(CONJUNTO DE TAREFAS):
a: Verifique se as afirmações (i), (ii) e (iii) concordam com o trecho sobre crime impossível. Para cada uma, responda sim ou não e cite literalmente as palavras do trecho que decidem a questão. (i) Quando os meios empregados são inidôneos, exclui-se a tipicidade do crime tentado. (ii) O juízo de idoneidade deve ser realizado ex ante. (iii) A acusada do segundo caso afirma que trabalhava no momento do crime.
b: Reproduza o trecho sobre crime impossível a partir de "É que, como", seguindo até "1988, p. 82).".
c: No trecho sobre crime impossível, reescreva em forma de lista o parágrafo que começa com "O meio eleito pelas agentes", mantendo seus fatos principais.

Tendo sido as agentes acompanhadas durante
todo o percurso, por funcionários do estabelecimento, tornou-se inviável a
consumação do delito.

 

O meio eleito pelas agentes, a
clandestinidade da captura dos objetos, demonstrou-se inidôneo para a prática
do furto, uma vez que, por suspeitas, seus passos foram observados desde que
ingressaram. E a consumação se torna impossível, e por isso a conduta é
atípica, a teor do art. 17, do Código Penal, quando o meio é inidôneo. No caso,
a vigilância que se realiza no estabelecimento de modo a acompanhar suspeitos, antes
do início de execução
, torna a conduta atípica. O que ocorre, em
verdade, é apenas o diferimento da ação policial, ou no caso, daquela
empreendida pelos seguranças do supermercado.

 

A colocação do bem jurídico em perigo é o que
caracteriza a tentativa para o nosso Direito penal –de cunho objetivo. Se os
meios empregados são inidôneos, ou seja, absolutamente ineficazes para alcançar
a consumação, exclui-se a tipicidade do crime tentado. Dá-se assim a
caracterização do crime impossível: a vigilância ab initio torna absolutamente ineficaz o meio utilizado para tentar
subtrair os bens (nesse sentido, RT 731/614, julgando hipótese de tentativa de
furto em loja de roupas, na qual o acusado fora observado todo o tempo pelos
agentes de segurança do estabelecimento).

 

E a idoneidade da conduta deve ser apreciada
em concreto (ou ex post), ou seja, em
face das circunstâncias existente no momento do início de sua execução (no
caso, considerando que ao entrarem já despertaram suspeitas), uma vez que o
juízo da tipicidade é atributo de condutas concretas.

 

É que, como dizia Ruperto Nuñez Barbero, a idoneidade é um atributo da conduta concreta
(El delito imposible, Salamanca
[Universidade], 1973), p. 85). Deve ser o juízo de idoneidade, assim, de
caráter objetivo e realizado ex post,
como aponta Miguel Reale Júnior, reportando-se ao jurista italiano Neppi Modena
(Parte Geral do Código Penal. Nova
Interpretação. Ed. RT, 1988, p. 82).

 

Atípica a conduta, é caso de improcedência da
ação penal.

(P. 050.06.058090-9)

 

 

 

Crime impossível no roubo: a falta de valores

 

 

[…]

 

A ação penal é improcedente.

 

Não há segurança quanto à autoria do delito.

 

A acusada nega os fatos, afirmando que
trabalhava no momento do crime (fls. 40).

 

Não foi presa na posse da res furtiva –que foi encontrada metros
do local da subtração ou de arma de fogo.

 

Não houve testemunha presencial do fato.

 

Presa posteriormente, por outro delito, a
vítima a teria reconhecido na delegacia de polícia.

 

Segundo o relato da vítima, quando de sua
oitiva policial, teria sabido da prisão da acusada e procurado espontaneamente a delegacia de polícia
(fls. 05); o policial Marcelo, ao revés, relatou que a acusada fora presa em
flagrante e foram chamadas à delegacia outras vítimas da terceira idade que
haviam sofrido roubos à mão armada pela região (fls. 58).

(MATERIAL FORNECIDO):
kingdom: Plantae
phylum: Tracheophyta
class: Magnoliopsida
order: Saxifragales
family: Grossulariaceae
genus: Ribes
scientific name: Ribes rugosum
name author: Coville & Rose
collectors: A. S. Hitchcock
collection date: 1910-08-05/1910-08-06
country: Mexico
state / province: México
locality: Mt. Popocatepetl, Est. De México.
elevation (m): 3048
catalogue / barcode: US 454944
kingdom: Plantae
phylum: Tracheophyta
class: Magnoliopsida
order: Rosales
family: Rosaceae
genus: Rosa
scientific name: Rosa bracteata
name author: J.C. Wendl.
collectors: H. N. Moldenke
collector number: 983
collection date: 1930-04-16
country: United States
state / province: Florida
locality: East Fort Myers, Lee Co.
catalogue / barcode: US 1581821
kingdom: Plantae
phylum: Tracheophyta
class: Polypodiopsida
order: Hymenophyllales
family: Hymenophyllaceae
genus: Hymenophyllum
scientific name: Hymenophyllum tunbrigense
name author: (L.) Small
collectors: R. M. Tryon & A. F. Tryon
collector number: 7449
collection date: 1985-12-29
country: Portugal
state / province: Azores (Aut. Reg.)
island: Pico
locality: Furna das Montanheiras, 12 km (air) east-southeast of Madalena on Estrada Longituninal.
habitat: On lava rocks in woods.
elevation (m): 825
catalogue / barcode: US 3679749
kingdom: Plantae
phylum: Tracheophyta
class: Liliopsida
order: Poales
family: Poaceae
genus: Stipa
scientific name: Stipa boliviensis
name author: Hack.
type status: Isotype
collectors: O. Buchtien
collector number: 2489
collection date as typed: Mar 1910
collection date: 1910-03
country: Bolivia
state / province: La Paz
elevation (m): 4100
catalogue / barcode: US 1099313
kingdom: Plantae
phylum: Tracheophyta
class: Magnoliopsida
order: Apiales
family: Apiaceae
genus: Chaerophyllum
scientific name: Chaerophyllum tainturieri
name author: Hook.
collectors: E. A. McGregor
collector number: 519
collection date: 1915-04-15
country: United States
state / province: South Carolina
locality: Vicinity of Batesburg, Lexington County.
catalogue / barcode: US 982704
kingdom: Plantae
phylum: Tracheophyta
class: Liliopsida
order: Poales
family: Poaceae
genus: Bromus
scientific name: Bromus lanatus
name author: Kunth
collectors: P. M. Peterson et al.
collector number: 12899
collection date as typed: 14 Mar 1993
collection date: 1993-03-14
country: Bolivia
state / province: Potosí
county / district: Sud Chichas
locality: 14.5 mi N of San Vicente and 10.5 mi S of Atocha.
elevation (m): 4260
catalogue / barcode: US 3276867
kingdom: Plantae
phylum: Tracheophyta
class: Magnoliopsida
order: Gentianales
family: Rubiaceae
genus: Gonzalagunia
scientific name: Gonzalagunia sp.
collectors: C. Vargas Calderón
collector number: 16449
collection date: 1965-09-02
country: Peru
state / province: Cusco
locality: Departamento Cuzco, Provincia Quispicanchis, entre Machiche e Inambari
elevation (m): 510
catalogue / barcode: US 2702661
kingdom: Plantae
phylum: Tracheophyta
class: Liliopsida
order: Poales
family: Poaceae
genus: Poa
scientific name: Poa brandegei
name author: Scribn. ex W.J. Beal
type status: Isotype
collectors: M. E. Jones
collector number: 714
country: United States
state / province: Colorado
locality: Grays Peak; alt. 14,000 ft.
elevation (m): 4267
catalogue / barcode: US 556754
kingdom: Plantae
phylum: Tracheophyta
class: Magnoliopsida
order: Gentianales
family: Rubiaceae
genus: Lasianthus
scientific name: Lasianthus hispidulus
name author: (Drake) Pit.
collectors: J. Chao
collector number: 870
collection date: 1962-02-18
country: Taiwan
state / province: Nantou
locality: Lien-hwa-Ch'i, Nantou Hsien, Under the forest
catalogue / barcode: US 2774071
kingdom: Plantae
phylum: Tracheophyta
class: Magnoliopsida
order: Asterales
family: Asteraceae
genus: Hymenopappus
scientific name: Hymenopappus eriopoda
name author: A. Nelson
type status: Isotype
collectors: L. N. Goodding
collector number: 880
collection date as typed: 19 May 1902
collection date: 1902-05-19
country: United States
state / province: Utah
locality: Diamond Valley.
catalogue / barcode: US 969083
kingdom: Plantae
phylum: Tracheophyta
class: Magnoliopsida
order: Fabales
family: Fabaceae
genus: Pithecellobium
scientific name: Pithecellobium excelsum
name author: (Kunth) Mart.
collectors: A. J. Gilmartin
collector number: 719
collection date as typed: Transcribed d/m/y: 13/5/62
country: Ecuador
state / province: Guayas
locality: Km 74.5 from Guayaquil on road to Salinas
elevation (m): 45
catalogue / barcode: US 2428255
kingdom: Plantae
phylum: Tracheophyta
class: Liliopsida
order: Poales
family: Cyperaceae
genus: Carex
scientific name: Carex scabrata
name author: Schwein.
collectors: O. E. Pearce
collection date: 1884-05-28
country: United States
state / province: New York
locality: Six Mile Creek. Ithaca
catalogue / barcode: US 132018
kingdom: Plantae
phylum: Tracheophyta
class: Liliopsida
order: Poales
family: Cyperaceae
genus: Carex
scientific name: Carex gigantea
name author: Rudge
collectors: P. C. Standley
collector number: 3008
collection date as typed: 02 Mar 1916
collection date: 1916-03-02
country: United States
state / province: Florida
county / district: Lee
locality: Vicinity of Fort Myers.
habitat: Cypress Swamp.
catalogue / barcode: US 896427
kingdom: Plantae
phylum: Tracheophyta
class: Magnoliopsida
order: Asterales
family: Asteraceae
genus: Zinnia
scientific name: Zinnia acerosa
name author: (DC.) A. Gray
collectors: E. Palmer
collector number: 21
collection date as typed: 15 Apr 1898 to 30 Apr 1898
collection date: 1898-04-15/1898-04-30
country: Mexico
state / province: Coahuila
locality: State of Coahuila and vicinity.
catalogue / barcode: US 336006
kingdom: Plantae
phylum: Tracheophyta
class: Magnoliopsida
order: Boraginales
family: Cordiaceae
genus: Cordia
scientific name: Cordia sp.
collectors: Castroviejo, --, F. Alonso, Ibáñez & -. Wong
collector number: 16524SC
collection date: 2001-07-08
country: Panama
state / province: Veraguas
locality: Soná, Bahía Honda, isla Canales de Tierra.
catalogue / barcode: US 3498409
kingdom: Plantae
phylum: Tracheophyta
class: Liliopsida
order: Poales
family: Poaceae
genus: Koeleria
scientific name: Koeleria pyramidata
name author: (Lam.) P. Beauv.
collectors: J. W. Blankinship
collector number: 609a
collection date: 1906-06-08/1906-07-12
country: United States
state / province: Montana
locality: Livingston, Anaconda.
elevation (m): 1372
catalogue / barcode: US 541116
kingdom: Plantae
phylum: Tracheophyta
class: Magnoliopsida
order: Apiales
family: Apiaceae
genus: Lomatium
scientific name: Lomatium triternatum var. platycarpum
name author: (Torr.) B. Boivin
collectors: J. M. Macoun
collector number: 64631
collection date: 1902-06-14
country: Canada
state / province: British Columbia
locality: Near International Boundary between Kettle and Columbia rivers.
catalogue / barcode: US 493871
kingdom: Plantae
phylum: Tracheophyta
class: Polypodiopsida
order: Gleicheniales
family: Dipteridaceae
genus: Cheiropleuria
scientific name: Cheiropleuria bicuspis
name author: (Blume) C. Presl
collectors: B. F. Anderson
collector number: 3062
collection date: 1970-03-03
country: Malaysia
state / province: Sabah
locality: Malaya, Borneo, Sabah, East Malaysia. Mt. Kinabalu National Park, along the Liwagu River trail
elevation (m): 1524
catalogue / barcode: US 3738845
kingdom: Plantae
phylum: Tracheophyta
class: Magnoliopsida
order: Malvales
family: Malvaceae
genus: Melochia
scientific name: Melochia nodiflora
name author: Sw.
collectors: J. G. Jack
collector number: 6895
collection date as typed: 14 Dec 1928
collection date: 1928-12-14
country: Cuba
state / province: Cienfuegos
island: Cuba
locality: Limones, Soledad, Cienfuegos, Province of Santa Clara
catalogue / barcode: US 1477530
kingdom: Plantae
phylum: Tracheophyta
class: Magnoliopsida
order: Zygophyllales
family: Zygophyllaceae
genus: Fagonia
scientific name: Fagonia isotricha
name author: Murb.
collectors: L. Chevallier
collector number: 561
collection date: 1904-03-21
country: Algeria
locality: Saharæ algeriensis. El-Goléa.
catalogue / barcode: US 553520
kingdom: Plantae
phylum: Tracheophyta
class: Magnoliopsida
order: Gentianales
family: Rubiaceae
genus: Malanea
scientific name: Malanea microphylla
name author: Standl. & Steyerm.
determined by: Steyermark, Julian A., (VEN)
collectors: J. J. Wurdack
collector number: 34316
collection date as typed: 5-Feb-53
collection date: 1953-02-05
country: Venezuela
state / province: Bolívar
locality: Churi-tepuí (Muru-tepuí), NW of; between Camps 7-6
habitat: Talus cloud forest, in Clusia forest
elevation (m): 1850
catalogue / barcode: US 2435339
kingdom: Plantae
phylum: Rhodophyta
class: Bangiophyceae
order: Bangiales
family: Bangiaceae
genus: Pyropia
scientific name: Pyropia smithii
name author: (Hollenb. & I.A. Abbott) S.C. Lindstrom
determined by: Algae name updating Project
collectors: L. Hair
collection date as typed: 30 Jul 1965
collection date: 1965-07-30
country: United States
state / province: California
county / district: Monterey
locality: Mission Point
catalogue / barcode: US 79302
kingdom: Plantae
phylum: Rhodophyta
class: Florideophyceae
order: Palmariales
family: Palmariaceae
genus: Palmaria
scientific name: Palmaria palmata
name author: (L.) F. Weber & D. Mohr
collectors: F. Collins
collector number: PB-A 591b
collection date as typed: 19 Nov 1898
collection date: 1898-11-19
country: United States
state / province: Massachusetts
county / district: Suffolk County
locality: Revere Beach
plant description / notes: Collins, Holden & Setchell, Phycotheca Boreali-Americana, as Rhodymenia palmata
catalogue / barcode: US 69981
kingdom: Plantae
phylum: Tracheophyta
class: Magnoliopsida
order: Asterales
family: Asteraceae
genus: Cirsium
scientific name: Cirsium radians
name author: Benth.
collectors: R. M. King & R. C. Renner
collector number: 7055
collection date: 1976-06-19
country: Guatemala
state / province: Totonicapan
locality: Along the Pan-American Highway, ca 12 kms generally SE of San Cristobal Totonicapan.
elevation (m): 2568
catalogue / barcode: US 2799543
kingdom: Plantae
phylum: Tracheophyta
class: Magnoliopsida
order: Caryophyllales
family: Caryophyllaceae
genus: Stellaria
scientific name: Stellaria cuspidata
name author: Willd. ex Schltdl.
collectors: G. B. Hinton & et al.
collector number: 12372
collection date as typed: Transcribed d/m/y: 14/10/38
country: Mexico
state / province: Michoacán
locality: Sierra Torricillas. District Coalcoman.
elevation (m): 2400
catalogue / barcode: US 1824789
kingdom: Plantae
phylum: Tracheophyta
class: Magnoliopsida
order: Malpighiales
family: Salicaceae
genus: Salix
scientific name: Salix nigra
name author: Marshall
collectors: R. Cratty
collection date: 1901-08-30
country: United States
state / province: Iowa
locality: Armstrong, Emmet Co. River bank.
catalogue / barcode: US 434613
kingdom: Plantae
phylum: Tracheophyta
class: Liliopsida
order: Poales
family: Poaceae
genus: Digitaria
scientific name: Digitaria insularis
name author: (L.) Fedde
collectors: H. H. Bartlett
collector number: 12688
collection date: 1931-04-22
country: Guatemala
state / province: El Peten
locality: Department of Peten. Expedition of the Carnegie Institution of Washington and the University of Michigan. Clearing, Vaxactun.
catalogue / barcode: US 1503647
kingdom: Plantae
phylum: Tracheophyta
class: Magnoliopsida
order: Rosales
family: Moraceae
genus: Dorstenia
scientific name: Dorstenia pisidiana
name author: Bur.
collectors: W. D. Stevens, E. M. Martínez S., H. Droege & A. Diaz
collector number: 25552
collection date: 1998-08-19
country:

(RESPOSTAS DO EXERCÍCIO):
a:
(i) Sim: "Se os meios empregados são inidôneos, ou seja, absolutamente ineficazes para alcançar a consumação, exclui-se a tipicidade do crime tentado."
(ii) Não: "Deve ser o juízo de idoneidade, assim, de caráter objetivo e realizado ex post"
(iii) Sim: "A acusada nega os fatos, afirmando que trabalhava no momento do crime (fls. 40)."

b:
É que, como dizia Ruperto Nuñez Barbero, a idoneidade é um atributo da conduta concreta
(El delito imposible, Salamanca
[Universidade], 1973), p. 85). Deve ser o juízo de idoneidade, assim, de
caráter objetivo e realizado ex post,
como aponta Miguel Reale Júnior, reportando-se ao jurista italiano Neppi Modena
(Parte Geral do Código Penal. Nova
Interpretação. Ed. RT, 1988, p. 82).

c:
- O meio escolhido pelas agentes, a captura clandestina dos objetos, foi inidôneo para a prática do furto, porque, por suspeitas, seus passos foram observados desde a entrada.
- Quando o meio é inidôneo, a consumação se torna impossível e a conduta é atípica, nos termos do art. 17 do Código Penal.
- A vigilância que acompanha suspeitos no estabelecimento antes do início da execução torna a conduta atípica.
- O que ocorre é apenas o diferimento da ação policial ou, no caso, da ação dos seguranças do supermercado.